There are three main therapies that are and were highlighted this year.  This article focuses on Contrave while also discussing briefly the other two, lorcaserin and Qnexa.

Contrave is a new treatment for obesity that consists of Wellbutrin sustained release combined with Naltrexone instant release.

It has shown modest efficacy to date, which was likely overstated, and concerns remain as to whether the addition of Naltrexone to Wellbutrin really causes that much weight loss.

Wellbutrin is a popular antidepressant that has a variety of effects, including some stimulatory ones that may help induce weight loss.  It is, for instance, eventually converted by the body to a form of amphetamine.  Naltrexone is an opioid antagonist that is used mainly for treating addiction.

The biochemical theory of action is as follows: Wellbutrin has been shown to have an effect on the pro-opiomelanocorin (POMC) pathway in the brain that works to suppress appetite.  Activation of this pathway leads to the release of alpha-MSH and beta-endorphin.  The alpha-MSH induces weight loss, while the beta induces tolerance to this effect via opioid receptors.

Some say that the reason Wellbutrin as a treatment by itself doesn’t cause such great weight loss is because of this tolerance.  That’s where naltrexone comes it.  It blocks the opioid activity of this pathway, which should, in theory, keep it working for a long time.

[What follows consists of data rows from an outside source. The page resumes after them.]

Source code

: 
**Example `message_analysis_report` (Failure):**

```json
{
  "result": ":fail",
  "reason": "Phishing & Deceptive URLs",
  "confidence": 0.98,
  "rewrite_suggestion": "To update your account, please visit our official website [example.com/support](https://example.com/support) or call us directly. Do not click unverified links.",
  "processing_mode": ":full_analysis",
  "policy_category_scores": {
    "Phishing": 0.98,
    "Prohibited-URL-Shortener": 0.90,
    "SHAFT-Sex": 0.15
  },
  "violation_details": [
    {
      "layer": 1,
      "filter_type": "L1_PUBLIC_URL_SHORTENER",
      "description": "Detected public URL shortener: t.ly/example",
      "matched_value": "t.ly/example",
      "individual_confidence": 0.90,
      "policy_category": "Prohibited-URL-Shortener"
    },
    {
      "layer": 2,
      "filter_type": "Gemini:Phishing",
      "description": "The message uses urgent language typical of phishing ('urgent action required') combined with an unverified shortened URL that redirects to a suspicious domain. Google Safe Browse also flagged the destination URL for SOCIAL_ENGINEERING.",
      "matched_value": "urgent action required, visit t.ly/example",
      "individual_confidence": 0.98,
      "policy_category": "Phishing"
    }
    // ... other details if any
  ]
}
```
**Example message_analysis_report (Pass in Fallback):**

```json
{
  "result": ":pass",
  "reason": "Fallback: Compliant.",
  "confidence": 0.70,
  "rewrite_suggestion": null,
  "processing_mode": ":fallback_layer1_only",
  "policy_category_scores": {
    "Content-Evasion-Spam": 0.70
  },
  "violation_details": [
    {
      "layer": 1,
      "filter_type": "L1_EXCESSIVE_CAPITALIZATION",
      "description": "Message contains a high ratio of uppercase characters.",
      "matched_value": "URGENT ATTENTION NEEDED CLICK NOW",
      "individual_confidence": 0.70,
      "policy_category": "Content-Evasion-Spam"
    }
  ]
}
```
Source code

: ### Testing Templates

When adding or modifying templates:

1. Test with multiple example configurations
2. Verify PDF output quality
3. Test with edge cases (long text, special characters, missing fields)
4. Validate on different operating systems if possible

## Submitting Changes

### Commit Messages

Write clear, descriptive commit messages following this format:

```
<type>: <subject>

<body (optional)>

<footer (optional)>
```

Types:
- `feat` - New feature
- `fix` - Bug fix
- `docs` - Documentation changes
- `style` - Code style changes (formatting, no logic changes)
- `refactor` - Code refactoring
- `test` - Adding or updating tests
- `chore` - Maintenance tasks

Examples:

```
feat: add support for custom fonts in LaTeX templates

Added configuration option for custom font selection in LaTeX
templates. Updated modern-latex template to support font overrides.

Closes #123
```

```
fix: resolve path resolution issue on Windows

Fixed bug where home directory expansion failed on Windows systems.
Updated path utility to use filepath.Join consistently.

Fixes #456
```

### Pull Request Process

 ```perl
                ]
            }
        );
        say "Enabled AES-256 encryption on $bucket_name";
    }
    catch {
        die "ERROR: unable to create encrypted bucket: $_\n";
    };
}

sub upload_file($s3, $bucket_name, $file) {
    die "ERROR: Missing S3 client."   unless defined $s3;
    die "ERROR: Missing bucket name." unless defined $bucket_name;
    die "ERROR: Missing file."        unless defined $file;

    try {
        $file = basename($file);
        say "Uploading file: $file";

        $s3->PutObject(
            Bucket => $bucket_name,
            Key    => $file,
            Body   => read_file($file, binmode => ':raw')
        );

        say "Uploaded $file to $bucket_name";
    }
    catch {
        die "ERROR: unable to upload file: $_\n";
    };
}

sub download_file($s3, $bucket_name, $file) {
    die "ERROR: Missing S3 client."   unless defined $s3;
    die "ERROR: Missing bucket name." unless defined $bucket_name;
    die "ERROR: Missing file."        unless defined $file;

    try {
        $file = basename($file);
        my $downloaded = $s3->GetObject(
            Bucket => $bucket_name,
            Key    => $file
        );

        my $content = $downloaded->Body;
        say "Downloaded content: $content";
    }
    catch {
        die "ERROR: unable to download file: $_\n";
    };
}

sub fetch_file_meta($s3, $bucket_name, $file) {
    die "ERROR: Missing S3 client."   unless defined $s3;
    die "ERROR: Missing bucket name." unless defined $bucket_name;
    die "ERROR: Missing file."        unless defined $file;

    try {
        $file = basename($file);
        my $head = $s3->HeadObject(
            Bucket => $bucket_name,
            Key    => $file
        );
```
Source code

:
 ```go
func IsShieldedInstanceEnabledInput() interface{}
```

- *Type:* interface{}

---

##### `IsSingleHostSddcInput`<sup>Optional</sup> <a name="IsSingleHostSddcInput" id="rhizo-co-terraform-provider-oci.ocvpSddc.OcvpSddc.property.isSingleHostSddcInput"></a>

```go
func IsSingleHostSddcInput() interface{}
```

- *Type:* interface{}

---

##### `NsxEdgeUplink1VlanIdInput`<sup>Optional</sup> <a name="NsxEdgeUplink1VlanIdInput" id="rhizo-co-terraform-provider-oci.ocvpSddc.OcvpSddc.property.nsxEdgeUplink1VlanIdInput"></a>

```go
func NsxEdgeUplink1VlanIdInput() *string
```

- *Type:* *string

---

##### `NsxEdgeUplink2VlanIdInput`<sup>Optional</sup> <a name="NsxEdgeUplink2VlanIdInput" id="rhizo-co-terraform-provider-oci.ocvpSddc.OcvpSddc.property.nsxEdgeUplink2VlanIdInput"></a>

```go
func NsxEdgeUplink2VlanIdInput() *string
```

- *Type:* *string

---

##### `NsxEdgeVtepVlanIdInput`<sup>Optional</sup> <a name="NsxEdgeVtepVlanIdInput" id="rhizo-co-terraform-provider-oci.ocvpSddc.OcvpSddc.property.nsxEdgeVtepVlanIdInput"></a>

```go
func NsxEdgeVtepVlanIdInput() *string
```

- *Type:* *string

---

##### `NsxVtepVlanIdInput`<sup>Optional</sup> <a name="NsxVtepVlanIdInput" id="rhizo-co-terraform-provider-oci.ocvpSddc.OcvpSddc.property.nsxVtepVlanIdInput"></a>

The efficacy data for Contrave does not clearly demonstrate efficacy superior to monotherapy with Wellbutrin alone in all studies.  Additionally, some of the data published on Contrave’s efficacy were overstated due to an ‘accidental’ clerical error.

Lorcaserin is a serotonergic receptor acting agent that promotes feelings of fullness.  It has shown modest albeit limited efficacy in most studies, with people on it losing slightly more weight than people on placebo.

The main concerns around it are: a) its limited efficacy b) its potential for side effects including possibly carcinogenicity and heart damage

Because of these concerns, it was not approved by the FDA.

Qnexa is a combination of phentermine and topiramate, a medication related to stimulants and a medication for the treatment of epilepsy and some other conditions.  It worked great, with a high percentage of those taking it losing a significant amount of weight.

The main concern was again of safety.  Phentermine was part of the fen-phen combination which was removed from the market.  As such, the safety concerns raised around it are unusually meaningful and led to its negative reception.